The specter of the World Anti-Doping Agency (WADA) banned substances list hovered over many of the Summit’s sessions. Formed in 1999 after Ross Reglibiati’s was allowed to keep his gold medals after testing positive for cannabis metabolites, WADA lists cannabis as a “drug of abuse”. And while it removed CBD from its list in 2017, ACHEM believes there is more progress to be made. In her keynote, Dr. Knox advocated for use of full and broad-spectrum cannabis products over simple isolates. Isolates, she argued, have a smaller therapeutic window (meaning that you are more likely to harm yourself if you go above or beyond a certain dosage range), require higher dosing to get the proper effect and reduced tolerability. She suggested the whole plant, or as close to it as you can get, carries greater benefits, yet most veterans of pro and college sports who spoke at the Summit, including NFL players Marvin Washington (New York Jets, San Francisco ‘49s) and Lofa Tatupu (Seattle Seahawks), reported that most sports programs shy away from even CBD, as they worry about possible THC “contamination” within the product that may run afoul of WADA rules. And it’s distressingly easy to run afoul of WADA rules. WADA restricts the “in-competition” use of THC; and defines “in-competition” to include “11:59 p.m. on the day before a competition in which the athlete is scheduled to participate” to the end of the competition. However, according to Knox, no drug test can pinpoint precisely when the cannabis was consumed, and considering how long cannabis metabolites can linger in one’s system, this can severely disrupt an athlete’s career. Not surprisingly, ACHEM considers WADA’s position on cannabis unscientific and believes it is an unnecessary moralistic imposition on players.

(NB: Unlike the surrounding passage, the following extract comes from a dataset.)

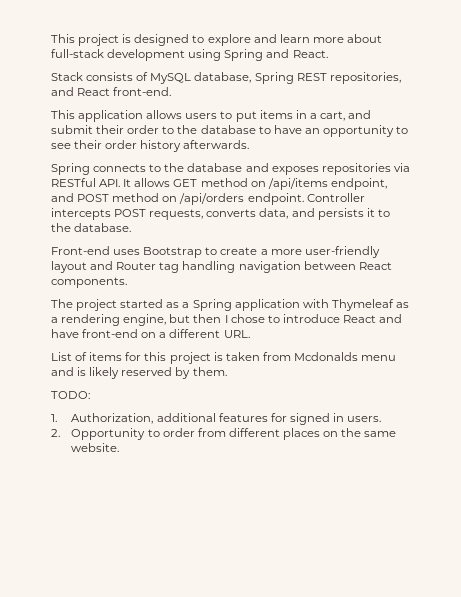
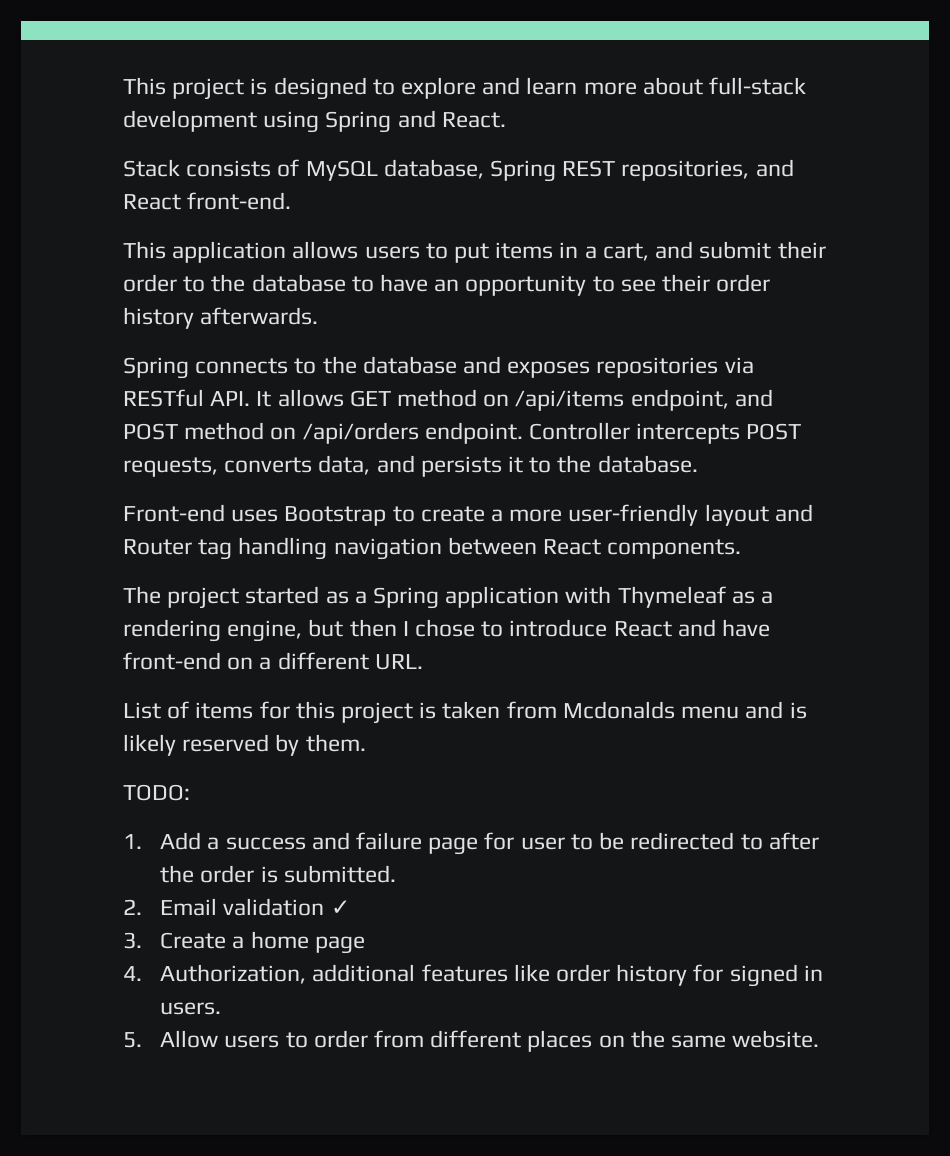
[71,413,268,424] Authorization, additional features -> [160,832,819,855] [160,865,396,883] [123,898,350,916] [123,931,365,954] [123,964,688,986] Add a success and failure page for user to be redirected to after the order is submitted. // 2. Email validation ✓ // 3. Create a home page // 4. Authorization, additional features like order history
[51,428,146,440] 2. Opportunity -> [123,1030,280,1048] 5. Allow users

Should WADA and the US Anti-Doping Agency revisit their policies regarding cannabis, as they have pledged to do this year, it may remove a major barrier for certain athletes, particularly Olympians. However, the panelists all acknowledged that for bodies such as the NCAA, which conducts its own doping programs independently of WADA and USADA, to change their policies, federal reforms are necessary. But progress has been made in several sports leagues, such as Major League Baseball, which removed CBD and THC from its list of drugs of abuse, and the NBA, which suspended drug testing for cannabis at the beginning of the pandemic. And as more athletes come forward, according to Washington, it will force change, especially if one of them is a once-in-a-lifetime great. “The athlete who will bring change is a child right now. He isn’t playing yet,” he asserts. “But if he can carry a team to victory, he will force the league to come along with him.”